::: Document

TESTING_STRATEGY — notification-service

Sibling: APPLICATION_LOGIC · API_CONTRACTS · EVENT_SCHEMAS · SECURITY_MODEL · LOCAL_DEV_SETUP

Strategic anchors: 02 Enterprise Architecture §13 Testing · standards/SERVICE_TEMPLATE

We follow the platform's test-pyramid plus contract testing on both sides of every wire. Coverage gates and CI gates are enforced per the platform CI configuration; a PR cannot merge if any gate is red.

1. Pyramid

Level	Approx. count	Runtime	What it covers
Unit (domain)	600+ tests	<30 s	aggregates, value objects, state machines, invariants, domain services
Unit (application)	300+ tests	<60 s	use cases with in-memory ports
Contract (HTTP)	one per route + per error code	<30 s	OpenAPI ↔ implementation
Contract (events)	one per published + per consumed subject	<30 s	JSON Schema ↔ payload
Contract (webhooks)	one per vendor with positive + negative samples	<30 s	HMAC + parser
Integration (slice)	80+ tests	<3 min	one use case end-to-end against real Postgres + Redis (Testcontainers)
Integration (event flow)	30+ tests	<5 min	consume → enqueue → render → outbox → publish, with NATS/Pub/Sub emulator
End-to-end (slice)	10–20 tests	<10 min	through `bff-backoffice-service` with stub vendors
Performance	nightly	<30 min	enqueue throughput, dispatch concurrency, webhook ingestion
Chaos	weekly	varies	vendor outage, DB failover, Pub/Sub backpressure
Security	per-PR + nightly	varies	static + dynamic + dependency scans

Coverage targets: lines ≥ 85 %, branches ≥ 80 %; domain layer ≥ 95 %; use cases ≥ 90 %.

2. Frameworks and conventions

Vitest for unit/application/contract tests (fast, ESM, native TS).
Testcontainers (Node) for Postgres 16, Memorystore-compatible Redis (redis:7-alpine), Pub/Sub emulator, GCS emulator (fsouza/fake-gcs-server).
MSW for HTTP vendor stubs (SendGrid, Twilio, etc.) at the unit/integration boundary.
Pact (or our internal event-pact tool) for consumer/provider event contract tests with the platform broker.
k6 for performance and load.
gremlin / litmus for chaos.

::::::
::: Listed entries

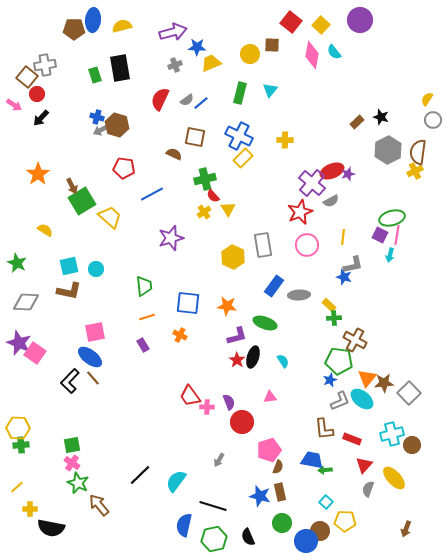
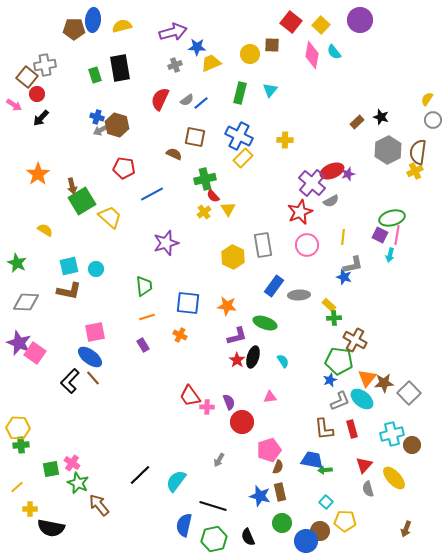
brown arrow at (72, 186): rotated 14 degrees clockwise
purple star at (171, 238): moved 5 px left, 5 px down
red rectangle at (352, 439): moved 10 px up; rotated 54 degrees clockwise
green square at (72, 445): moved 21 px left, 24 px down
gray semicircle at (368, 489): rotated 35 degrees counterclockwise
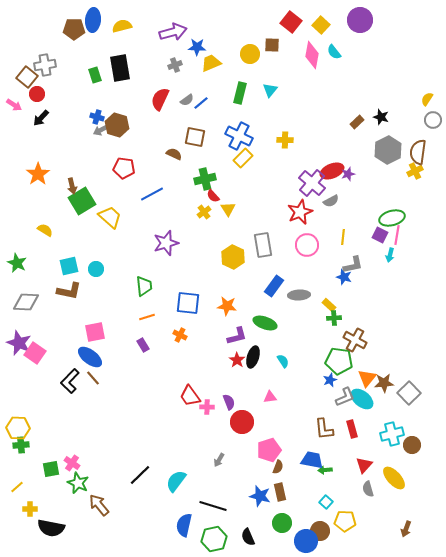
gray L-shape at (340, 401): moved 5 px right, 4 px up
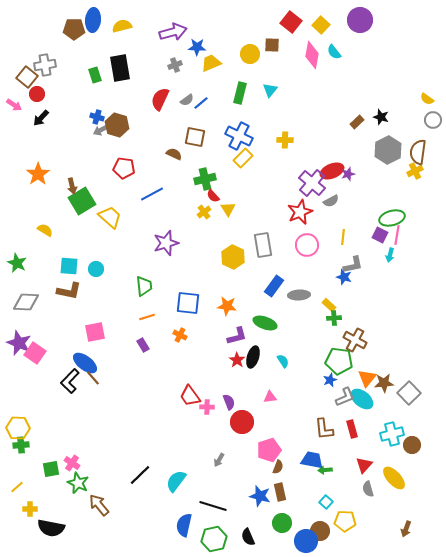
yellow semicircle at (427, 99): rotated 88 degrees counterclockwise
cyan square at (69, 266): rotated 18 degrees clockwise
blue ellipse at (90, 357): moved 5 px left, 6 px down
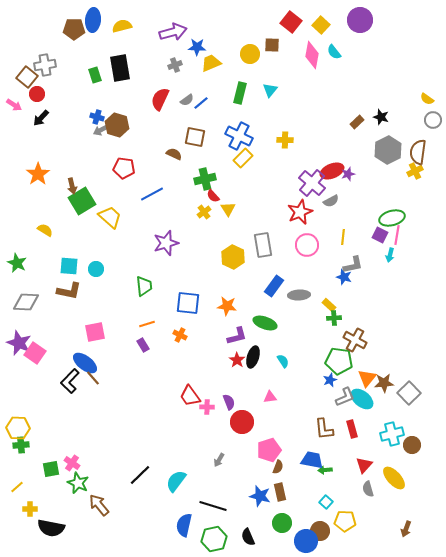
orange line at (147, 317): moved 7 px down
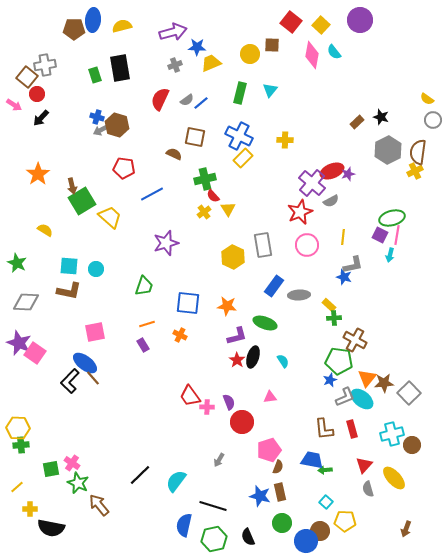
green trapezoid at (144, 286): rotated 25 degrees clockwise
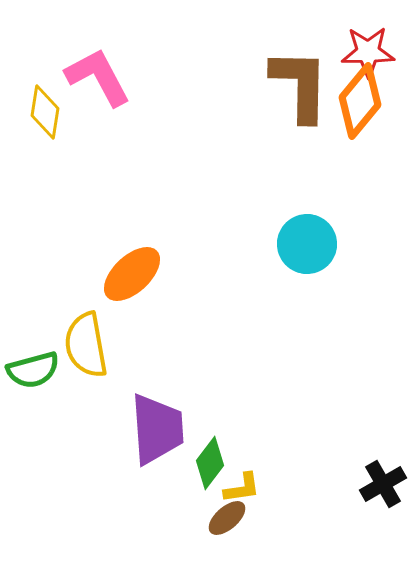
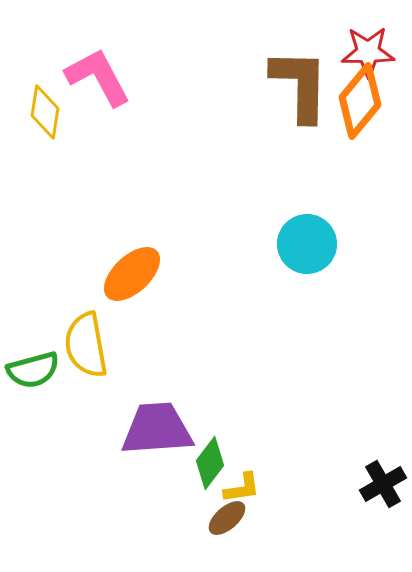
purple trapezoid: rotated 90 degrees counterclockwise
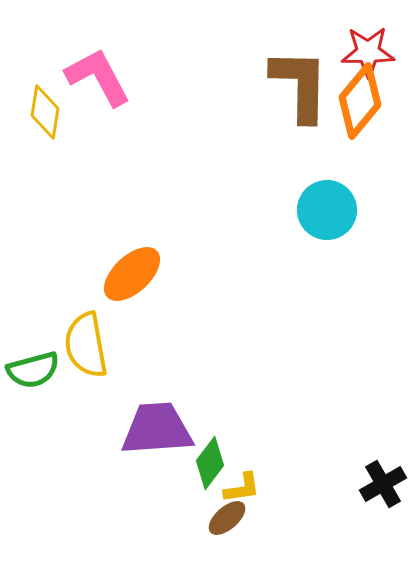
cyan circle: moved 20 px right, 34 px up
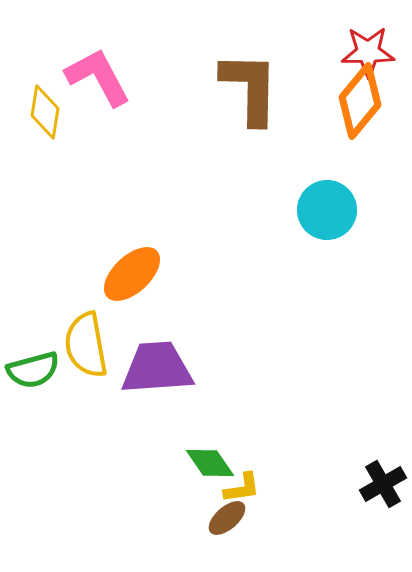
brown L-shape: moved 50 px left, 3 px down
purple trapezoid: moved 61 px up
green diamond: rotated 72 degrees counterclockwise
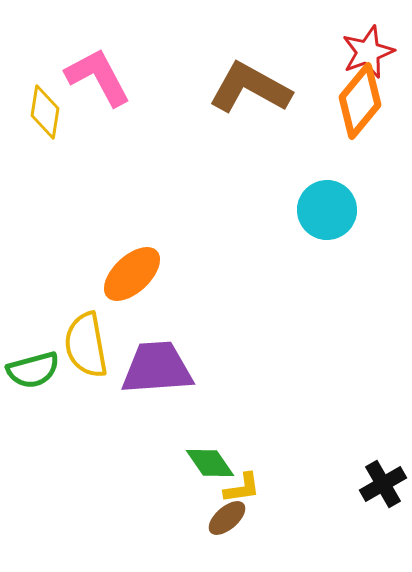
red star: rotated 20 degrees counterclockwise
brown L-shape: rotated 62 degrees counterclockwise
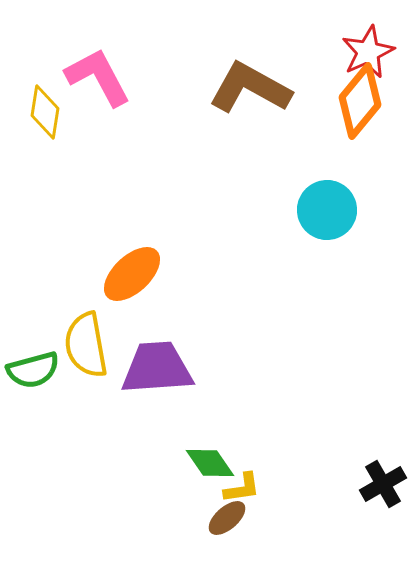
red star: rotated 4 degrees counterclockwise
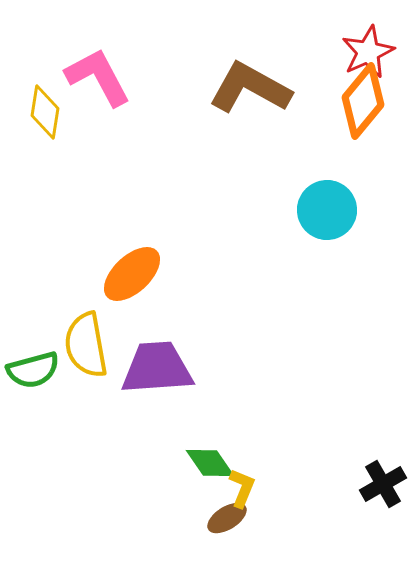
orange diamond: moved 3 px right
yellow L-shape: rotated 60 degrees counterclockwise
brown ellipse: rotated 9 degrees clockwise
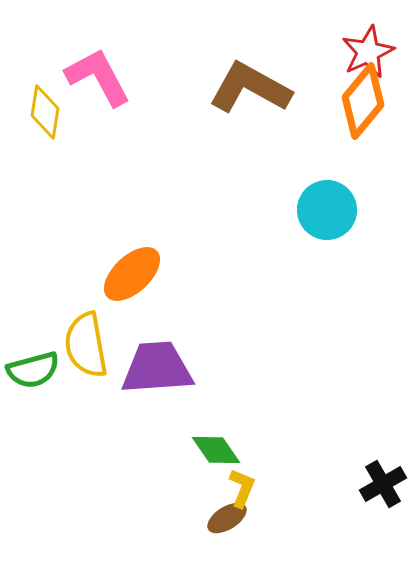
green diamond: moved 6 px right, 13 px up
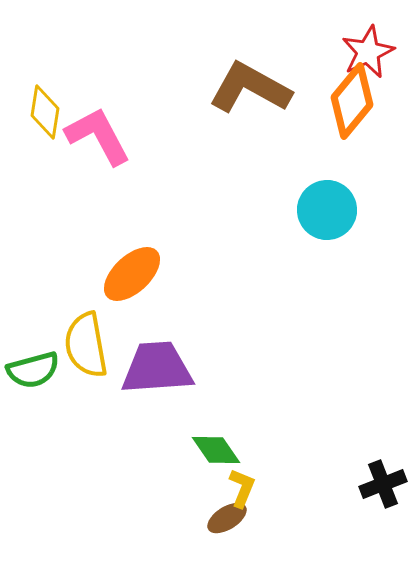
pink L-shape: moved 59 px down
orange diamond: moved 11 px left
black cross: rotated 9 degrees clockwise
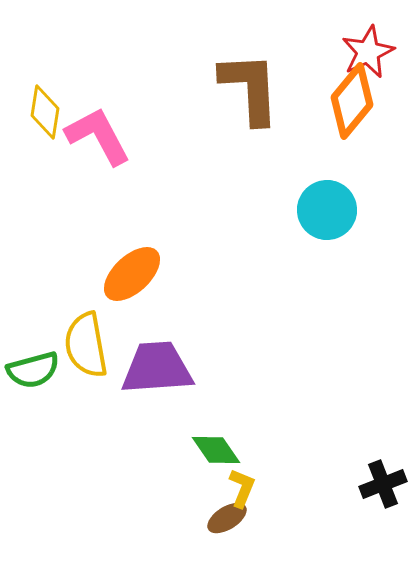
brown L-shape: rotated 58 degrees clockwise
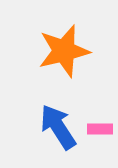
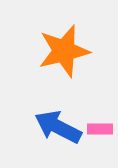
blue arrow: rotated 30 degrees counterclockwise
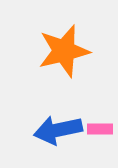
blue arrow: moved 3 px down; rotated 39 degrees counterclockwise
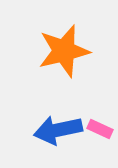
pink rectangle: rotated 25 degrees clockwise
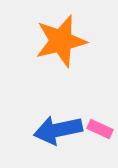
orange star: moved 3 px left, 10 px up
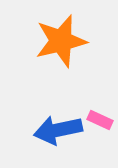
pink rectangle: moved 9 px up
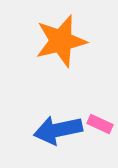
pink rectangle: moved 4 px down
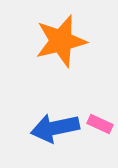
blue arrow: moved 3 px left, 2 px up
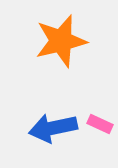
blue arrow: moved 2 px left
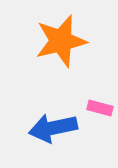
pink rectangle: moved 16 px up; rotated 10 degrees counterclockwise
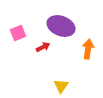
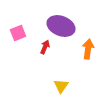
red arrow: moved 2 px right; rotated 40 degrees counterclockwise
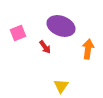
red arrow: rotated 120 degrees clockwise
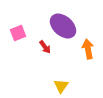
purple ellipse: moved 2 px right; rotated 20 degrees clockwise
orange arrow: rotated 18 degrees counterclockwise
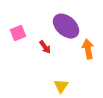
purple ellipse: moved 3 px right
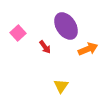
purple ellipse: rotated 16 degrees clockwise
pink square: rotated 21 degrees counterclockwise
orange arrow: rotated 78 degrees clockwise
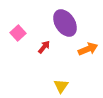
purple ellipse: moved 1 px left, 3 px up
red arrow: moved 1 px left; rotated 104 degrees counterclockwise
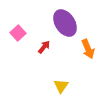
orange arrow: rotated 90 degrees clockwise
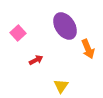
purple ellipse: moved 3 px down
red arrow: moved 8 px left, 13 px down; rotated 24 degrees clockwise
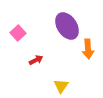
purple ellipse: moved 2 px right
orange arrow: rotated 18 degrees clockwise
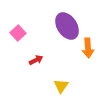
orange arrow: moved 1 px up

::::::

— Job 1 —
Update the testing strategy between "Vitest for unit/application/contract" and "litmus for chaos.", inclusive, replacing "Vitest" with "Jest".
— Job 2 —
Answer these questions from the testing strategy:
(a) What is the coverage target for the domain layer?
(b) Which tool is used for performance and load testing?
(c) How often do chaos tests run?
These records have no connection to the testing strategy.

— Full output 1 —
Jest for unit/application/contract tests (fast, ESM, native TS).
Testcontainers (Node) for Postgres 16, Memorystore-compatible Redis (redis:7-alpine), Pub/Sub emulator, GCS emulator (fsouza/fake-gcs-server).
MSW for HTTP vendor stubs (SendGrid, Twilio, etc.) at the unit/integration boundary.
Pact (or our internal event-pact tool) for consumer/provider event contract tests with the platform broker.
k6 for performance and load.
gremlin / litmus for chaos.

— Full output 2 —
(a) ≥ 95 %
(b) k6
(c) Weekly